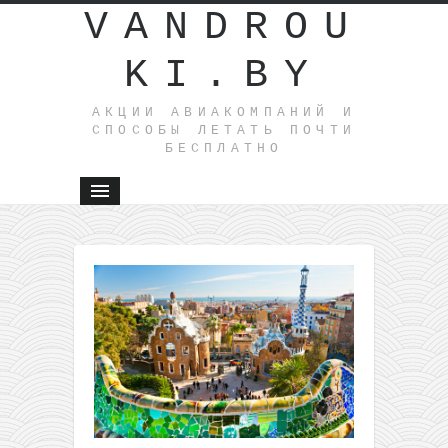
VANDROU
KI.BY
АКЦИИ АВИАКОМПАНИЙ И
СПОСОБЫ ЛЕТАТЬ ПОЧТИ
БЕСПЛАТНО
←
Летим
из
Варшавы
в
Венецию
за 16€ в
одну
сторону
или за
33€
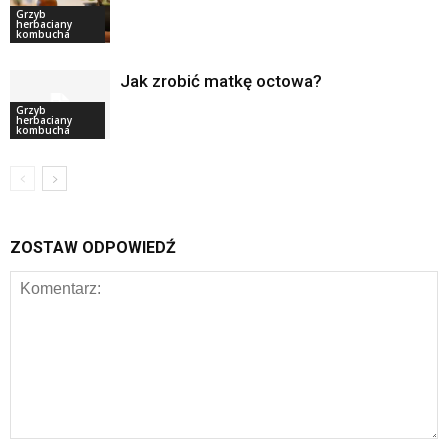
Grzyb
herbaciany
kombucha
Jak zrobić matkę octowa?
Grzyb
herbaciany
kombucha
ZOSTAW ODPOWIEDŹ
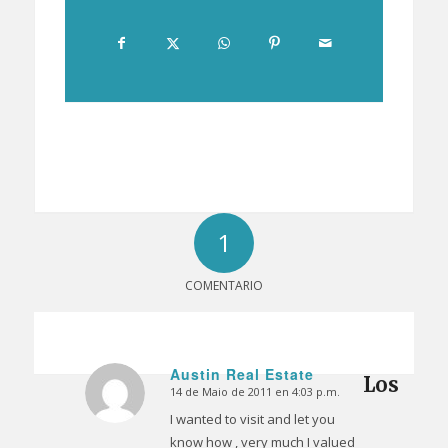
1
COMENTARIO
Austin Real Estate
Los
14 de Maio de 2011 en 4:03 p.m.
Dice:
I wanted to visit and let you
know how , very much I valued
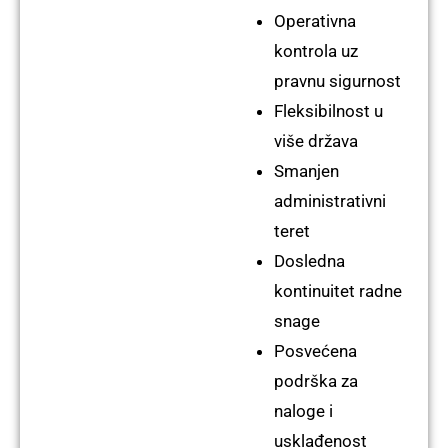
Operativna
kontrola uz
pravnu sigurnost
Fleksibilnost u
više država
Smanjen
administrativni
teret
Dosledna
kontinuitet radne
snage
Posvećena
podrška za
naloge i
usklađenost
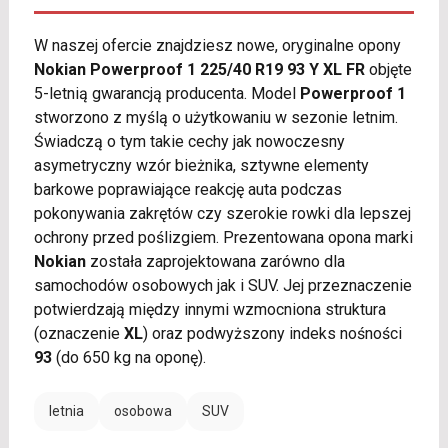
W naszej ofercie znajdziesz nowe, oryginalne opony
Nokian Powerproof 1 225/40 R19 93 Y XL FR
objęte
5-letnią gwarancją producenta. Model
Powerproof 1
stworzono z myślą o użytkowaniu w sezonie letnim.
Świadczą o tym takie cechy jak nowoczesny
asymetryczny wzór bieżnika, sztywne elementy
barkowe poprawiające reakcję auta podczas
pokonywania zakrętów czy szerokie rowki dla lepszej
ochrony przed poślizgiem. Prezentowana opona marki
Nokian
została zaprojektowana zarówno dla
samochodów osobowych jak i SUV. Jej przeznaczenie
potwierdzają między innymi wzmocniona struktura
(oznaczenie
XL
) oraz podwyższony indeks nośności
93
(do 650 kg na oponę).
letnia
osobowa
SUV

====================

### HOW TO COMPLETE THIS TASK
I need the lines from the one holding "ZOSTAW ODPOWIEDŹ" through the last line of the entries set down exactly, with every picture left out.

### ANSWER SECTION
ZOSTAW ODPOWIEDŹ
1
COMENTARIO
Austin Real Estate
Los
14 de Maio de 2011 en 4:03 p.m.
Dice:
I wanted to visit and let you
know how , very much I valued
Operativna
kontrola uz
pravnu sigurnost
Fleksibilnost u
više država
Smanjen
administrativni
teret
Dosledna
kontinuitet radne
snage
Posvećena
podrška za
naloge i
usklađenost
W naszej ofercie znajdziesz nowe, oryginalne opony
Nokian Powerproof 1 225/40 R19 93 Y XL FR
objęte
5-letnią gwarancją producenta. Model
Powerproof 1
stworzono z myślą o użytkowaniu w sezonie letnim.
Świadczą o tym takie cechy jak nowoczesny
asymetryczny wzór bieżnika, sztywne elementy
barkowe poprawiające reakcję auta podczas
pokonywania zakrętów czy szerokie rowki dla lepszej
ochrony przed poślizgiem. Prezentowana opona marki
Nokian
została zaprojektowana zarówno dla
samochodów osobowych jak i SUV. Jej przeznaczenie
potwierdzają między innymi wzmocniona struktura
(oznaczenie
XL
) oraz podwyższony indeks nośności
93
(do 650 kg na oponę).
letnia
osobowa
SUV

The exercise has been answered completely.